**FRAGMENTO DE TEXTO**
========

Las compañeras tratan de convencerla, las profes se unen en la batalla. No pasa nada, cariño. Es el medio de transporte más seguro. Frase última, de campaña publicitaria obsoleta, que entra por un oído y sale por el otro en la cabecita de la niña que no quiere ser niña.

Imposible no decir nada. Imposible respirar en silencio.

−¿Se encuentra bien? −pregunto a la monitora cercana.

−Tiene miedo a volar. Es su primera vez −dice la joven, sin perder la sonrisa y con un gesto que agradece mi preocupación.

−Tranquila, verás como no te enteras −le digo a la chiquilla, que mira de reojo, todavía sonriendo, todavía de broma con las amigas.

El avión comienza a rodar, el personal de cabina −con lo hermosa que luce la palabra azafata, y su original árabe: assafat −señala las puertas de emergencia, la línea de lucecitas, el tubito para inflar el chaleco salvavidas, mientras una voz metálica describe la representación mímica en inglés y castellano. El avión acelera y acelera, y acelera mucho más. La monitora agarra la mano frágil, que tiembla como un gorrioncillo bajo la lluvia, por el lado del pasillo, la amiguita hace lo propio desde el otro. El gesto me pone tierno como película de sábado tarde.

========

**TAREA BREVE 1**
Enumera todo lo que, según el fragmento, señala el personal de cabina mientras el avión comienza a rodar.
**TAREA BREVE 2**
Según el fragmento, ¿de qué lengua procede la palabra «azafata»?
**TAREA BREVE 3**
Retoma el relato de la niña que viaja en avión por primera vez justo después de su última oración.

**CONTENIDO DE DATOS**
========

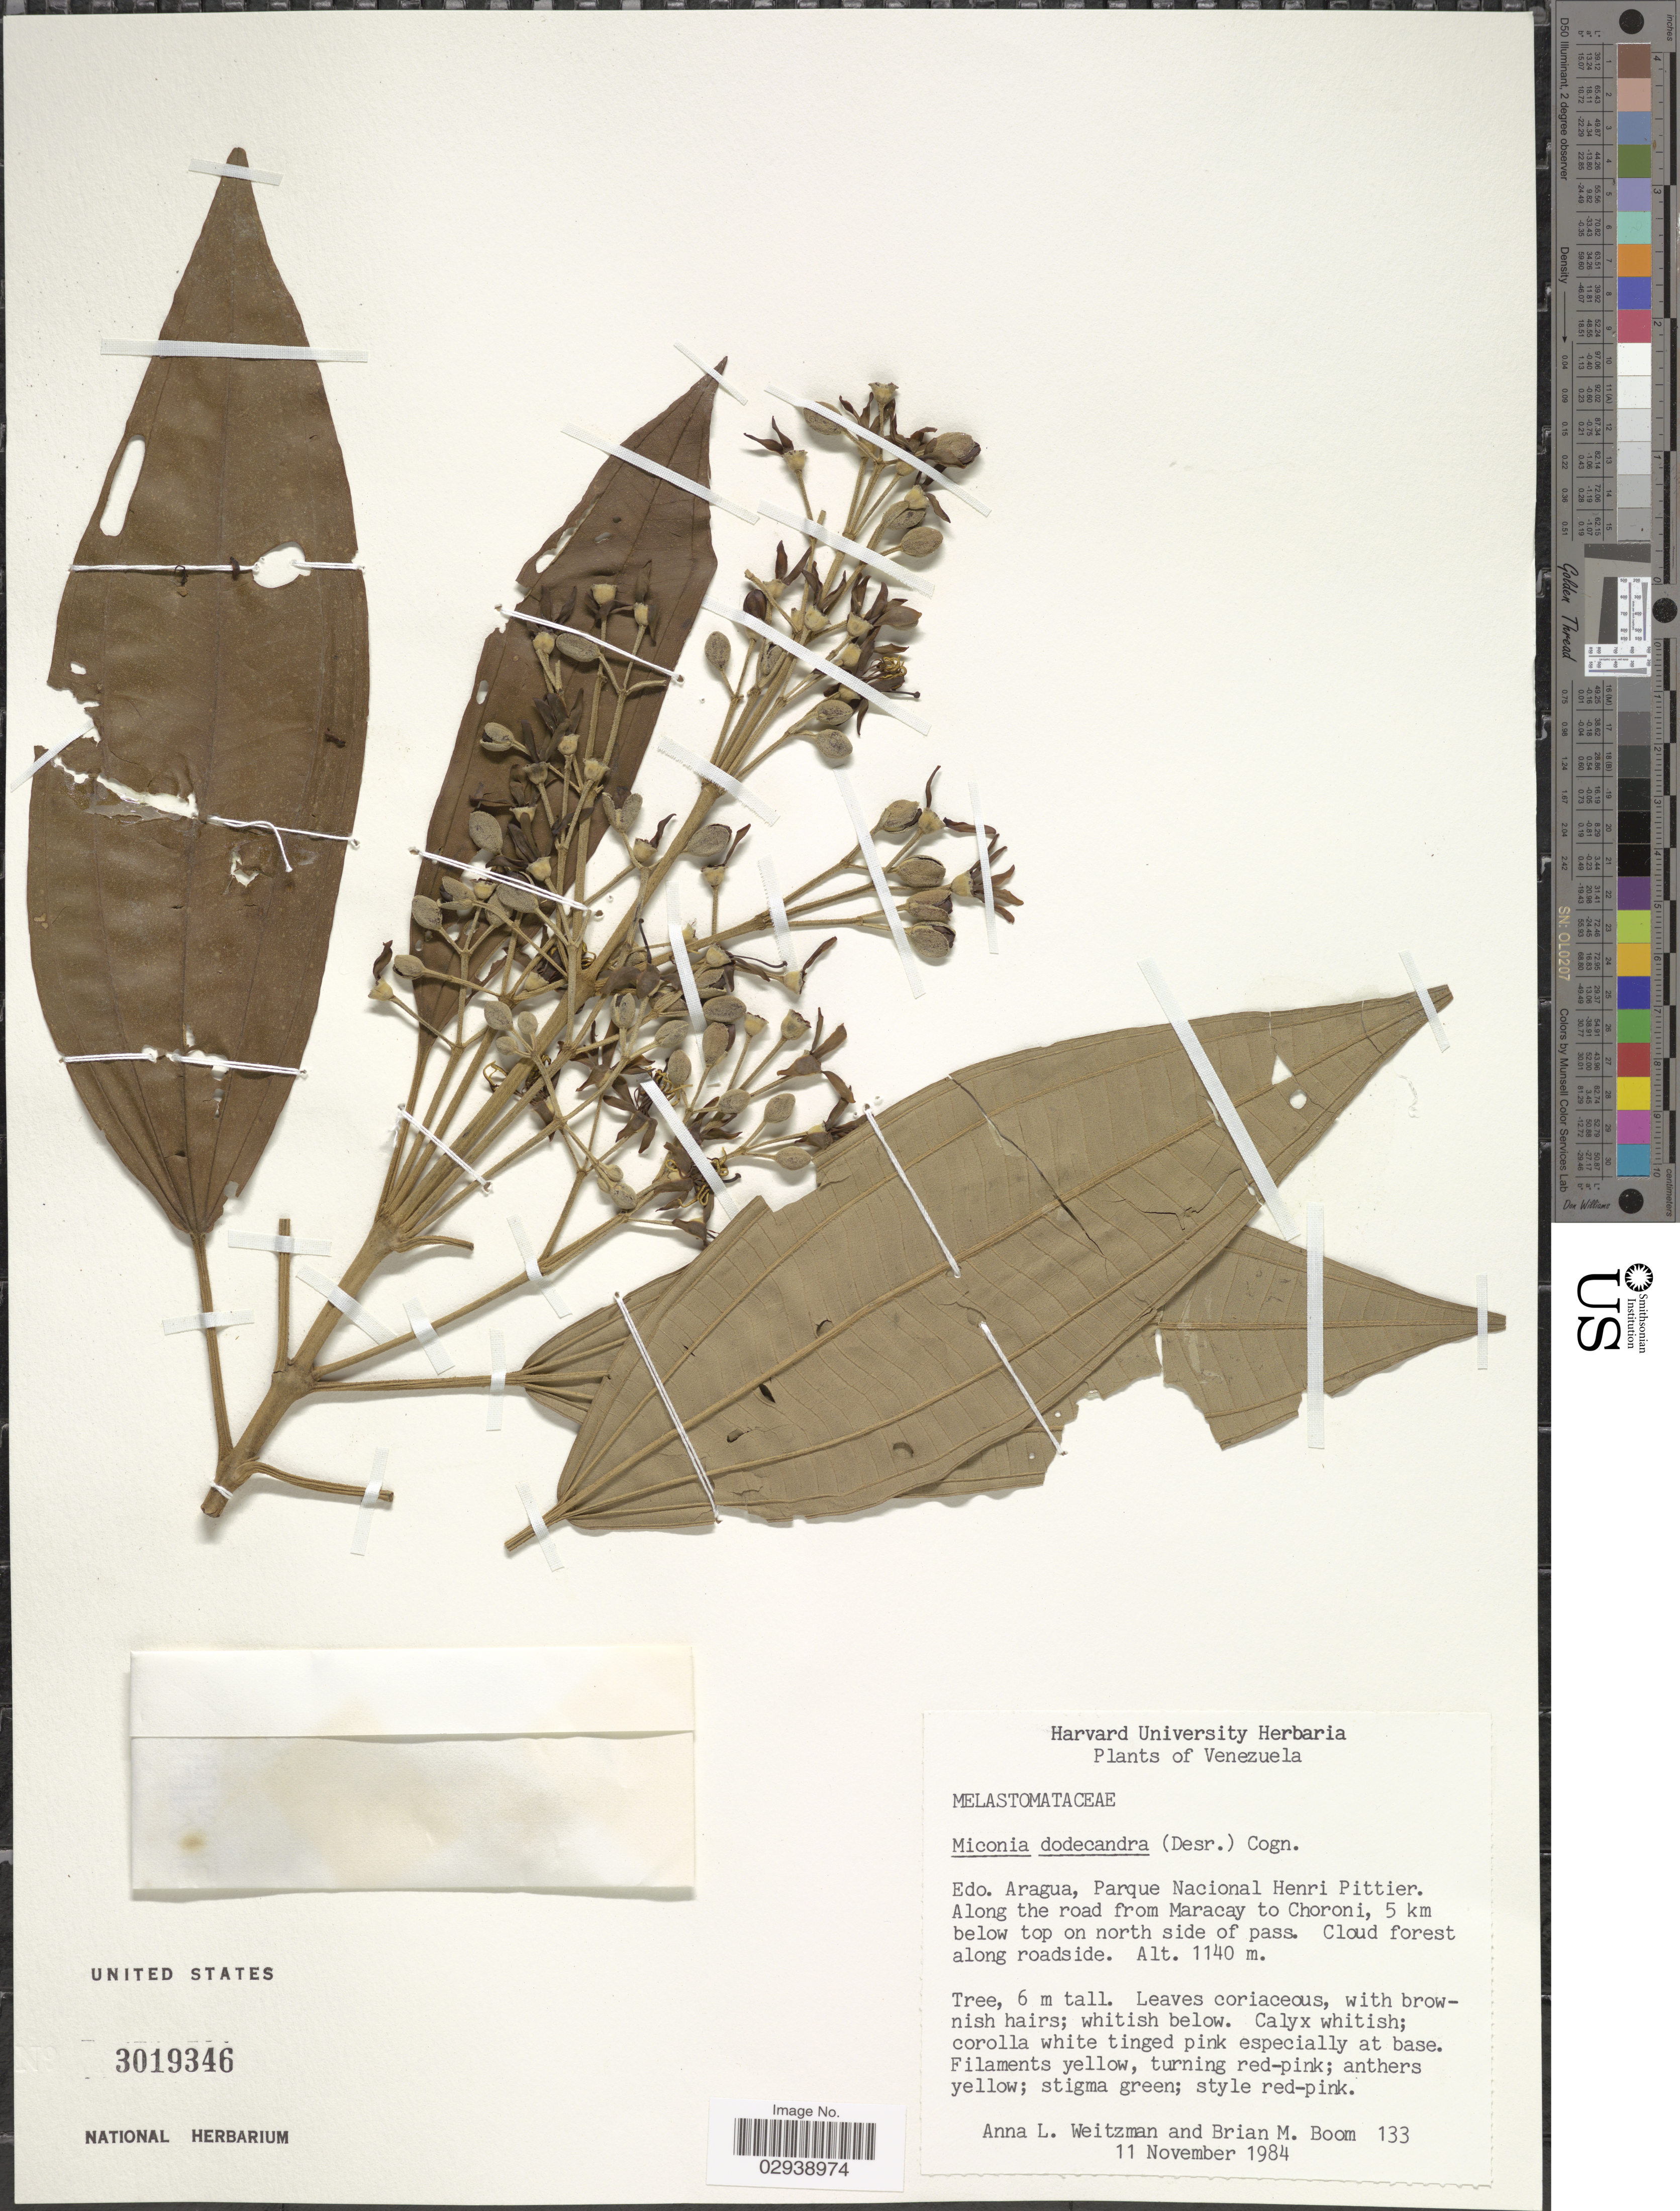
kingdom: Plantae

========

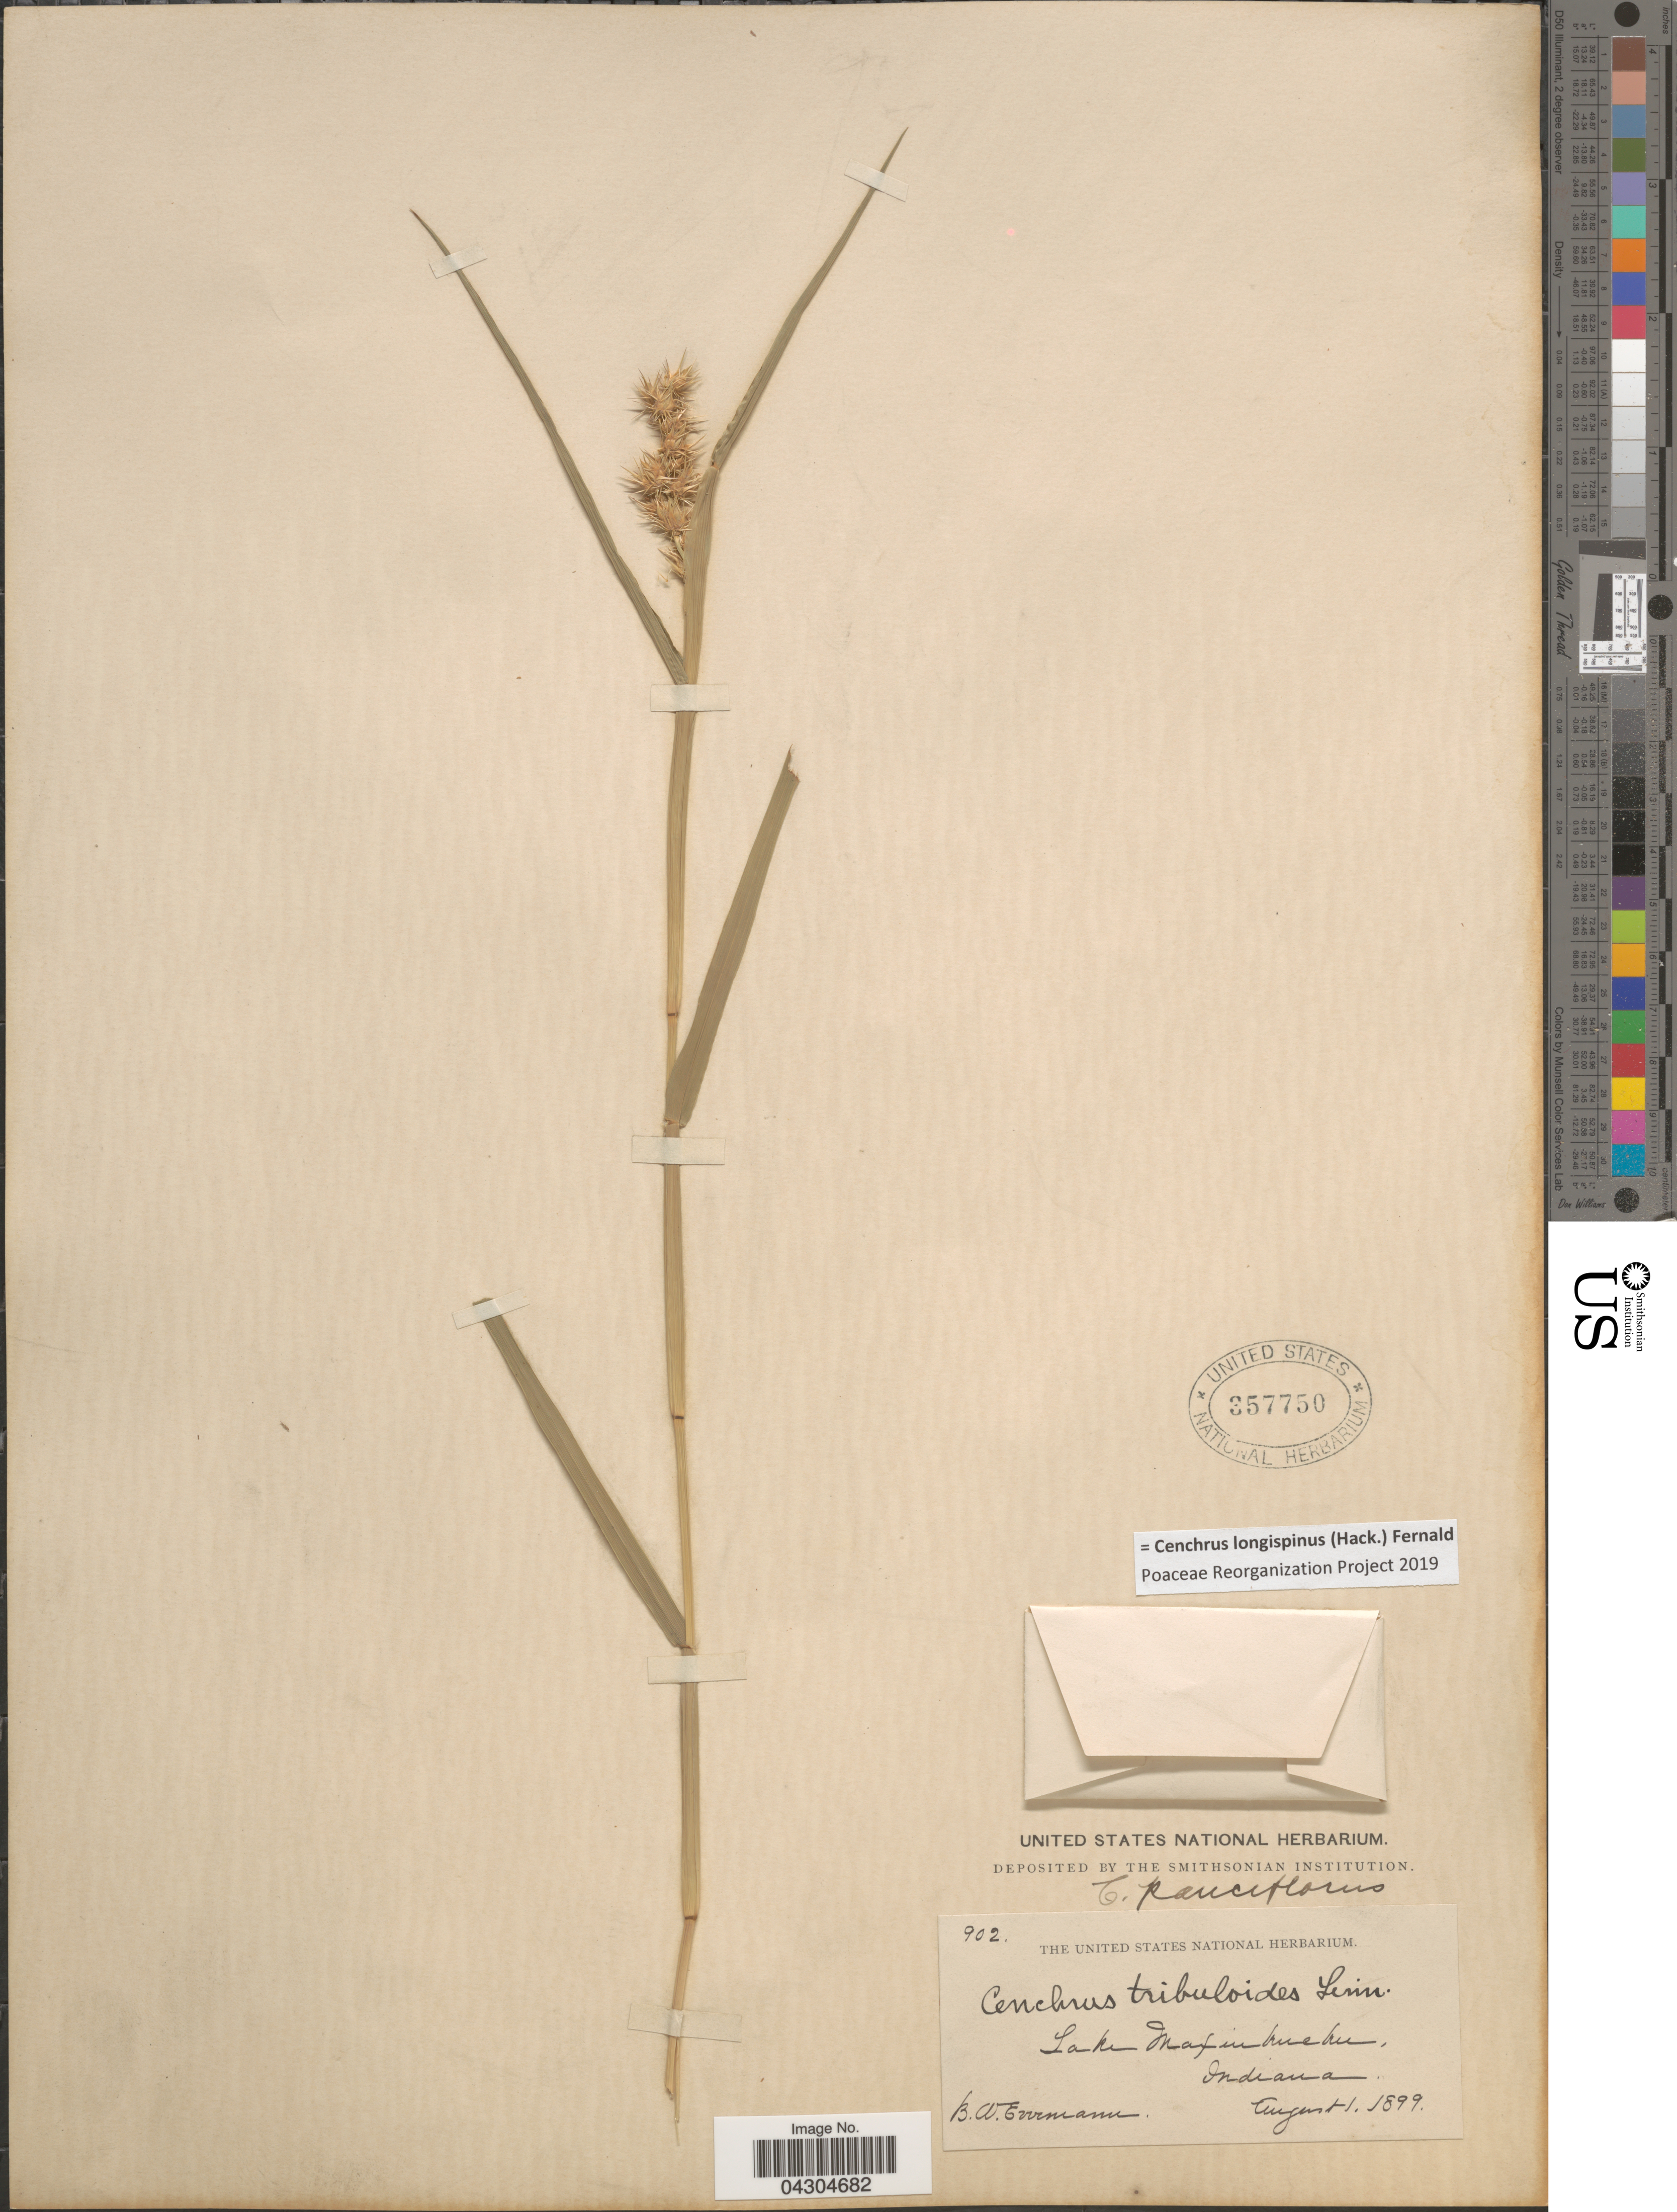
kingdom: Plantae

========

**RESPUESTA ESCRITA 1**
- Las puertas de emergencia
- La línea de lucecitas
- El tubito para inflar el chaleco salvavidas

**RESPUESTA ESCRITA 2**
Del árabe, de «assafat».

**RESPUESTA ESCRITA 3**
Entonces, su rostro mudado. La sonrisa queda congelada en posición neutral. Los ojos, antes húmedos, desprenden gruesas lágrimas que bajan por sus mejillas. Mudos los labios titubean. Llora en silencio, como lo hacía Candy Candy.  El pie cesa su martilleo, queda rígido, presionando contra el suelo, como si deseara frenar, frenar, frenar. Ya no juega, las bromas naufragaron a la velocidad de las ruedas sobre la pista. Ya no ríe como forma de camuflaje.

Ahora sufre.

Hubiera extendido la mano cálida, sumándome a las suyas, me habría arrancado el cinturón de seguridad cual Superman encadenado, y vencido la distancia del pasillo para abrazarla, para susurrarle consuelo, decirle no pasa nada, cariño, estoy contigo. Hubiera hecho cualquier cosa por tranquilizar aquella criatura, a la hija que un día anhelé y el destino, Dios, la vida o el tipo que tira los dados me negaron.

−Inspira rosa, uno, dos, tres, expira azul −le dice su amiguita −así derrotarás al monstruo.

Código secreto para mi raciocinio, quizás fruto de alguna lectura, película de Disney o de una imaginación incorrupta.

Una vez superado el ascenso, luz de cinturones apagada, velocidad crucero, todo se relajó. Volvieron las risas, bromas y cuchicheos.

−Ya pasó, ahora puedes dormir tranquila −digo, con mentalidad de casi viejo, o insomne crónico. La moceta me mira, ojos brillantes de lágrimas pasadas, agradecida a la par que confusa. “¿Dormir? ¡Ahora empieza la aventura, señor!”, dice, sin decir nada.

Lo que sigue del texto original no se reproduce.